USNS Gen. Hoyt S. Vandenberg on her scuttle day May 27, 2009



Vandenberg_Scuttle3240 -s



Read More: For a complete historical outline of this remarkable vessel, visit this link!

Big Shipwrecks

Sink the Vandenberg by Valeo Films

Video of Vandenberg Sinking-Daily Motion

Vandenberg Sinking Video-Vimeo

Diving the Vandenberg-Vimeo

As Ever,


~ by Judy on October 5, 2013.

6 Responses to “The Sinking of the Gen Hoyt S. Vandenberg”

  1. I’d heard of this, but not seen any pictures. Thanks!

    • Click on the links..second from the bottom is a good one of the sinking up close!! For me it was about being part of it and getting to be a witness to such a fun thing.

  2. Interesting that you mention the importance to you of being part of the event. As I was reading, I was thinking of the various kinds of camaraderie experienced through all this – from the military personnel who served aboard, to the folks responsible for a safe scuttling, to all of the observers and breakfast eaters!

    It’s a great series of photos. I hadn’t heard of it – now I’m looking forward to looking through the other links. Thanks!

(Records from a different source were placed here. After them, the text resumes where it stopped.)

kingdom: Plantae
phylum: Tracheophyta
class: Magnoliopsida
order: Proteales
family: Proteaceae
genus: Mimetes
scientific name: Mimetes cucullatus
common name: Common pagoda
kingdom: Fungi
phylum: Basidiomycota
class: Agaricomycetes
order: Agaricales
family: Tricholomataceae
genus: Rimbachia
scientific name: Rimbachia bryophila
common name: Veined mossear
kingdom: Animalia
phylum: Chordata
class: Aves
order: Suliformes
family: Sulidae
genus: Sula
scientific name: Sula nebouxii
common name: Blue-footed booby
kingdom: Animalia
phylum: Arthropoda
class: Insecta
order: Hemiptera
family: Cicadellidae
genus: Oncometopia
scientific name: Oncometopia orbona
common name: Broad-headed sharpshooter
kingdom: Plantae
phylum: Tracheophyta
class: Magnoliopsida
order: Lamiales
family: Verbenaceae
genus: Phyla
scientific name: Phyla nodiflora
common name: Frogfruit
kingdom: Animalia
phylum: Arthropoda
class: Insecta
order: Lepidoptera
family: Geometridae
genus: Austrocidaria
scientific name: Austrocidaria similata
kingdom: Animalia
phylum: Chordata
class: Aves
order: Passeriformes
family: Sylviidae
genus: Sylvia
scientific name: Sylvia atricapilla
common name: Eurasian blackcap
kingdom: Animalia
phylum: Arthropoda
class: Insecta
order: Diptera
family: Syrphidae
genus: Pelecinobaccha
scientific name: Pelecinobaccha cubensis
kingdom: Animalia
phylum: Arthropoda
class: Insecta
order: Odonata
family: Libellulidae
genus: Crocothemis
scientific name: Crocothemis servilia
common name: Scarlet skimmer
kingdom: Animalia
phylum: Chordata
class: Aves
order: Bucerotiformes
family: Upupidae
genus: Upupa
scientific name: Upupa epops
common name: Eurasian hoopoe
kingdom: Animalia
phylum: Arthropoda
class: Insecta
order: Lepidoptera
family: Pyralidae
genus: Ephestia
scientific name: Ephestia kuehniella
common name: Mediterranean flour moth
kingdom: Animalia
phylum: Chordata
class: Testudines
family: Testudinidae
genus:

    • Sometimes it really is about the shared experience. I remember the morning as having a bright haze, which is why we tried to move further over so the sun would be more behind me, and I’d love the photos to have been better. Yet, I felt happy with all of it because even with the pictures, only so many people were there to take any so I feel they are a somewhat limited commodity. We were there! That’s more than good enough! On the videos of the sinking you will definitely see some happy folks and camaraderie among the guys responsible for a safe and perfect descent.

  3. Such an interesting story conveyed in words and picture. I have to admit I like Gen Hoyt S. Vandenberg’s present assignment better than what it used to do. Must be fun to dive in and around it. A very nice series of photos telling the last minutes of Gen Hoyt S. Vandenberg above the water’s surface.

    • My abject apologies for not seeing and responding to this sooner!! Yeah, I like the present assignment much better too and by now many divers and sportsmen and science sorts, have visited the ship in her new watery domain! I still have to smile at the thought of the Russian lettering from a movie being the last to grace the vessel. It is a good memory having been there to watch the scene unfold.